Debra Lennard is a curator and art historian whose research interests include figurative painting of the 20th century. Together with Brandon Fortune, she is the curator of Marcia Marcus’s first major museum retrospective in decades at Provincetown Art Association and Museum, Marcia Marcus: Strange and Clear (Summer 2026). She is also the editor of a new monograph on the artist, Marcia Marcus: I Paint What I Like. Nipping back and forth between London and New York, she is currently Associate Curator with Hayward Gallery Touring: the UK’s leading organizer of traveling exhibitions. Her previous curatorial roles include positions at MoMA and the Museum of Fine Arts, Boston, where she worked across contemporary collections and exhibitions—and where she first encountered Marcus’s art.
Brandon Brame Fortune is Chief Curator Emerita of the National Portrait Gallery, Smithsonian Institution, where she has spent her distinguished career advancing scholarship on American portraiture. Her curatorial work ranges from 18th-century American portraiture to contemporary practice, and she has a particular expertise in women artists working in portraiture. Among her notable exhibitions are the National Portrait Gallery projects Elaine de Kooning: Portraits (2015), Face Value: Portraiture in the Age of Abstraction (2014), and Eye to I: Self-Portraits from 1900 to Today (2018). For the Marcia Marcus monograph, she contributes an essay on Marcus and the art of portraiture.
Melissa Rachleff is a curator and art historian whose work has long centered on overlooked and under-examined artists and movements in postwar American art. She is Clinical Professor in the Visual Arts Administration Program at NYU Steinhardt, and curator of the landmark 2017 exhibition Inventing Downtown: Artist-Run Galleries in New York City, 1952–1965 at the Grey Art Gallery, NYU, and its accompanying catalogue.

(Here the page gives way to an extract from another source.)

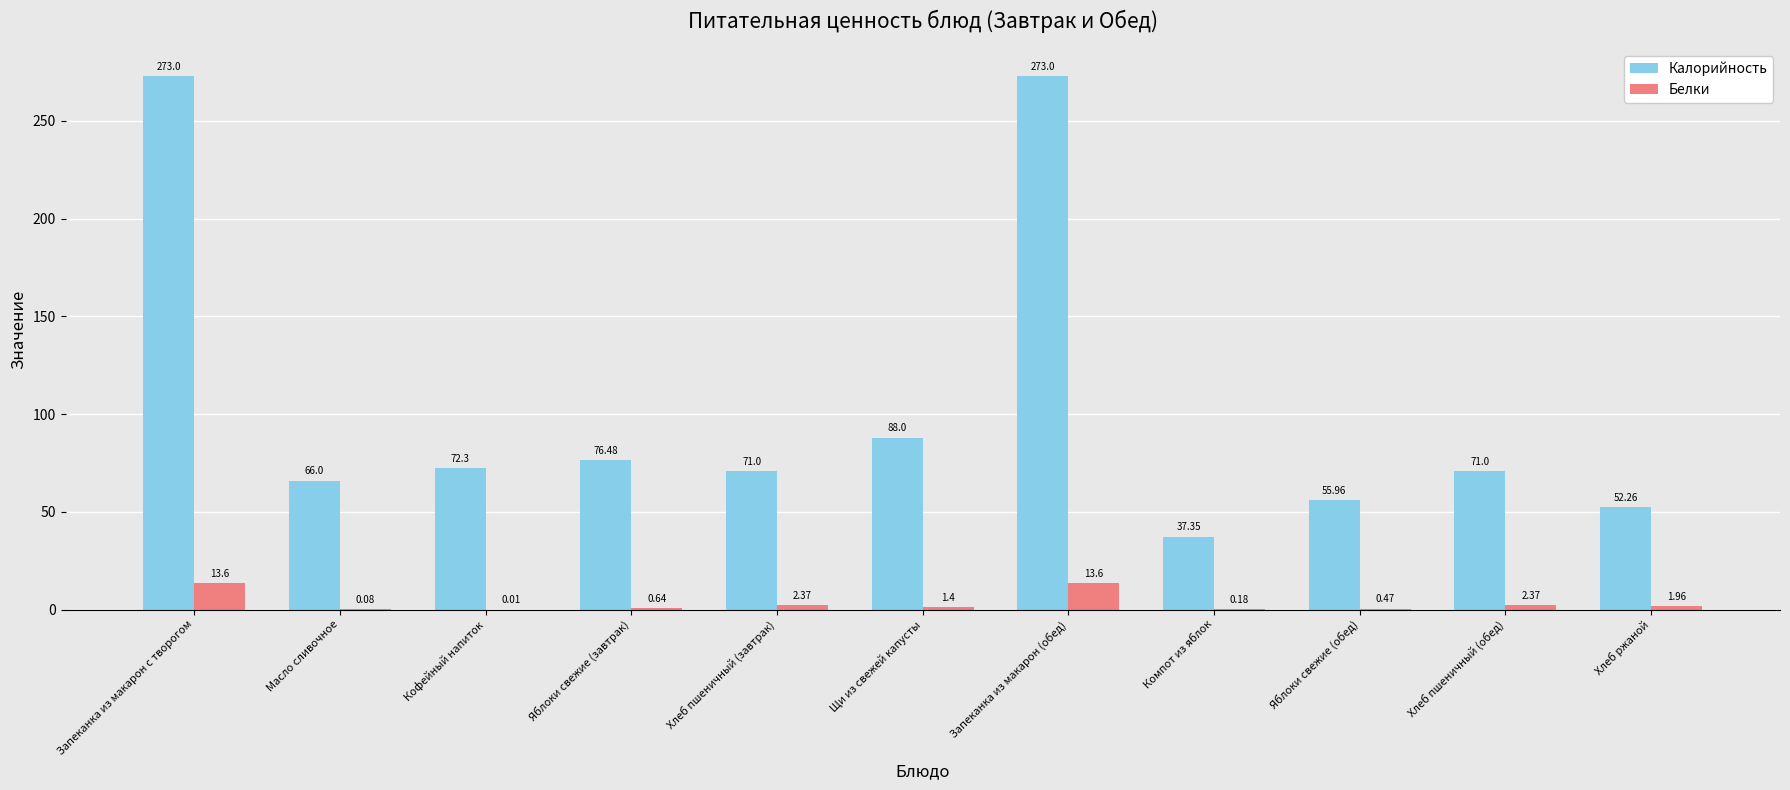

What is the total value across all series at Запеканка из макарон (обед)?

286.6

Her writing has appeared in a range of publications, including Alternative Histories: New York Art Spaces (MIT Press, 2012). For the Marcia Marcus monograph, she contributes an essay on Marcus and the downtown New York scene.
Art historian Daniel Belasco is Executive Director of the Al Held Foundation, overseeing the collection, educational programs, exhibitions, and historic home and studio in the Catskills. As an independent scholar, his archive-based research in modern and contemporary art has been published in a variety of books, journals, and catalogues, most recently his monograph Women Artists in Midcentury America: A History in Ten Exhibitions (Reaktion, 2024).